In what it does or doesn’t reveal about a particular person, a portrait can arouse a corresponding reflection of a viewer’s self-definition as well as insights into the mores of a past era. In the exhibition ‘Known, Unknown, Anonymous and On Death Row’, these qualities were enhanced through diverse and sympathetic examples of the genre in painting, photography and drawing, ranging from traditional studio poses to artful depictions of existential angst and a pointed political declaration.
The show opened with two found photographs, from 1896, of an ancient female head with an elaborate hairstyle, which were twinned with a pair of anonymous illustrations of idealized 1950s women. Opposite hung three very different portraits: a colourized 1986 black and white glamour shot of the gallery partner’s grandmother; a line drawing of a contemplative woman, by Giuseppe Caccavale (2006); and Ellie Coates’s camp parody of the Mona Lisa (1503–06) (Velma, 2011). A series of mid-century studio portraits by Malian photographer Malick Sidibé, placed next to their counterparts from 1920s, Greece highlighted not so much cultural or historical differences but the timeless way people present and define themselves.

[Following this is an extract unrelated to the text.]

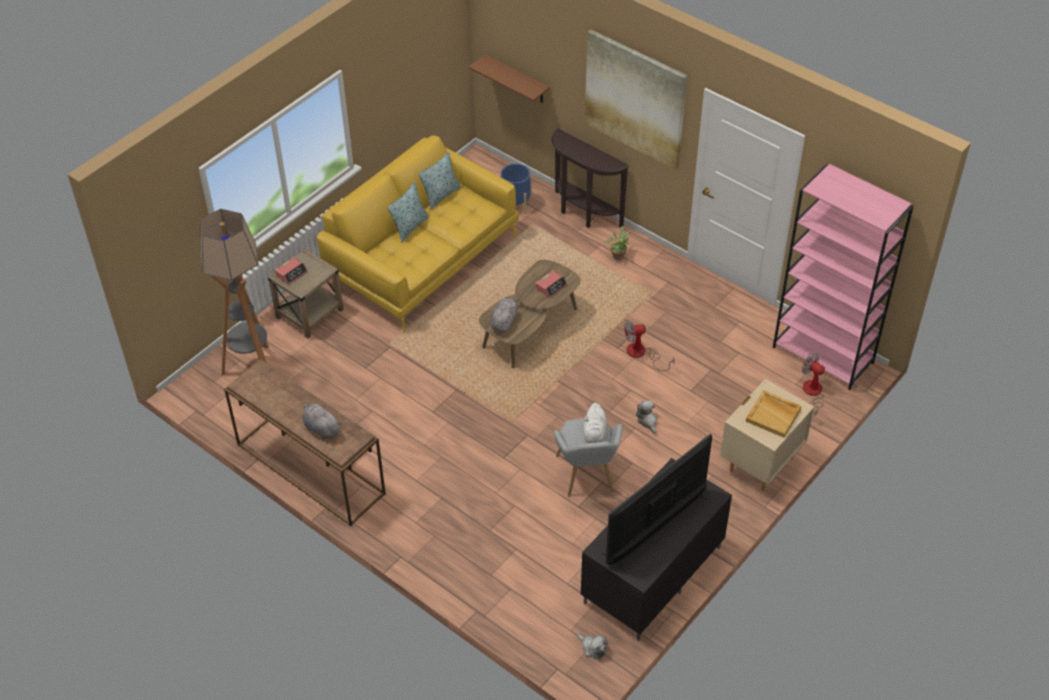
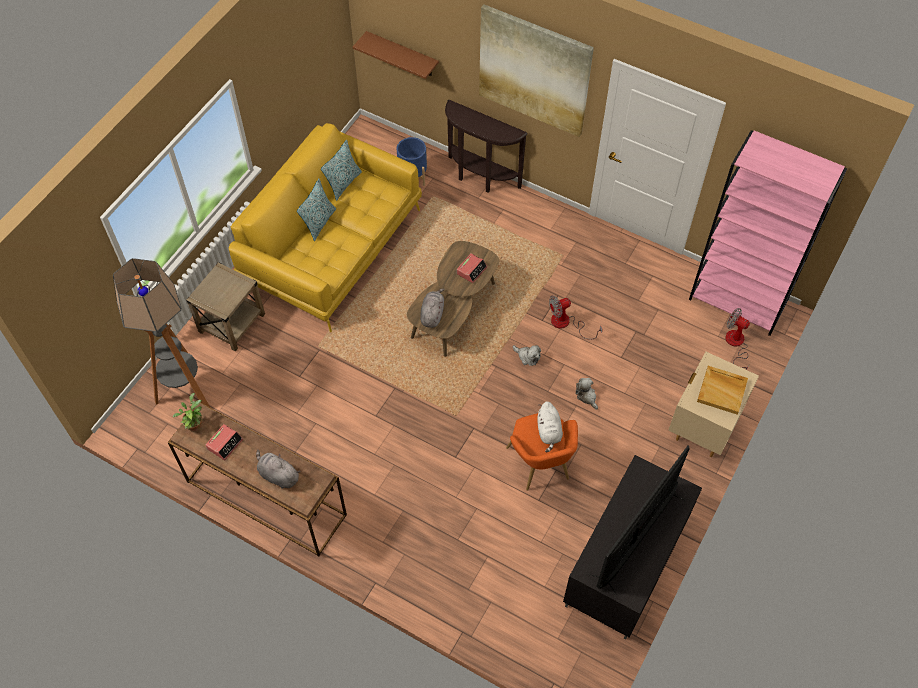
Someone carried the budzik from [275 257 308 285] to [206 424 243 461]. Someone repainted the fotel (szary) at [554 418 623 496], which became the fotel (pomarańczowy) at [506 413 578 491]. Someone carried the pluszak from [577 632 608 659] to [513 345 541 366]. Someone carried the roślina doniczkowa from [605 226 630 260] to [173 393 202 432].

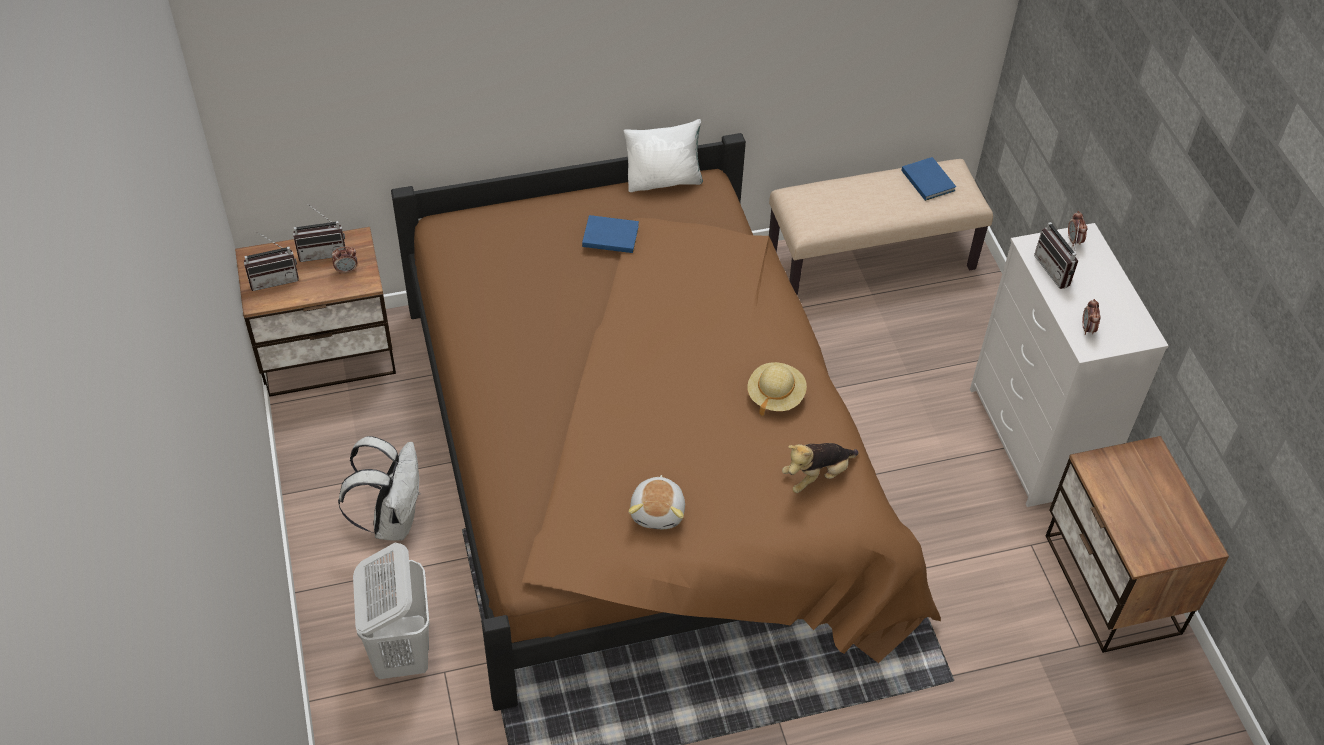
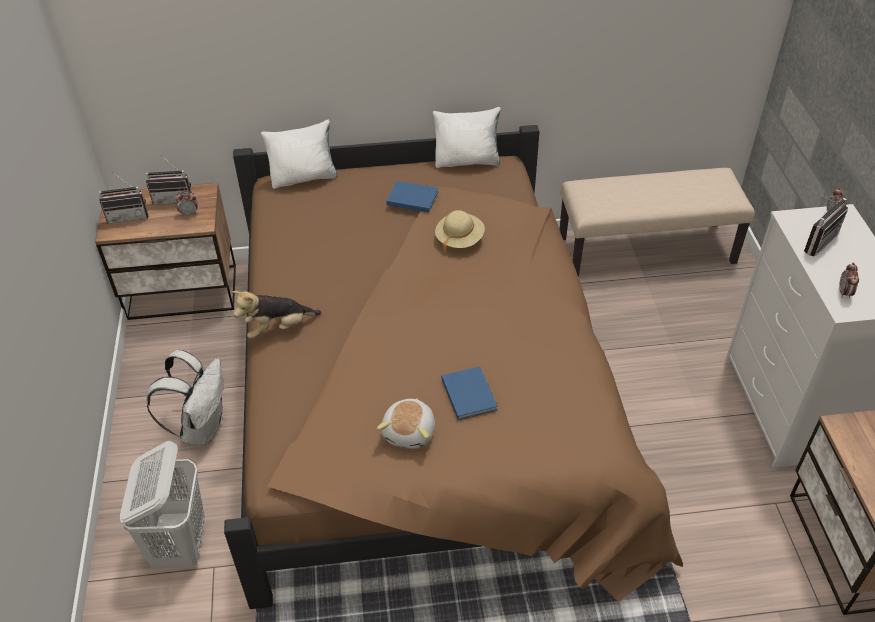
Someone carried the kapelusz (beżowy) from [747 362 807 416] to [435 210 485 253]. Someone carried the pluszak from [782 443 858 493] to [232 291 321 339]. Someone carried the książka (niebieski) from [902 157 956 201] to [441 366 498 420]. Someone rotated the radio at [1034 220 1080 289] by 120 degrees counterclockwise. Someone put down the poduszka (biały) at [261 120 338 189].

Studio photographs offered to US prison inmates, shown contemporaneously at the 3rd Athens Biennale in a collection gathered by documentarian David Adler, demonstrate the standardization of formal portraits,
here a particularly pathological display of normalcy despite obvious circumstances
to the contrary. In one, a woman in prison uniform smiles coquettishly with her hand on her hip in front of an amateurish brightly coloured abstract backdrop, the effect both clearly contrived and yet entirely genuine.
Ugo Rondinone’s dreamy photographs of a woman wandering in a snowy forest (all Untitled, 1998) are infused with both otherworldly beauty and the creepy quality of voyeuristic snapshots; by the last frame she has vanished. Opposite were cartoonish drawings by Karen Yasinski of adolescents having various types of surreal misadventures; in Roach Girl (1997) both a miniature man and an oversize cockroach plague the heroine. The nexus of the room was Sileia Daskopoulou’s Girl with the Golden Teeth (1991), an uncanny caricature painted in lurid colours that emphasize the cheerfully ingenuous subject’s flaws. If these scenarios were not unsettling enough, just around the corner was a trio of watercolours by Apostolos Michailides, which depict disembodied feminine body parts alongside a black silhouette of Christ’s head in a crown of thorns (2009–11). Two framed visiting cards created by Adrian Piper, My Calling (Card) No. 2 (1986–90) – one ‘politely’ identifying herself as black to strangers who misperceive her as white and thus feel free to make racist comments or jokes – play on identity based on social assumptions. In Piper’s LSD Self-Portrait with Tamiko (1966), the figure is obscured within an abstract psychedelic pattern.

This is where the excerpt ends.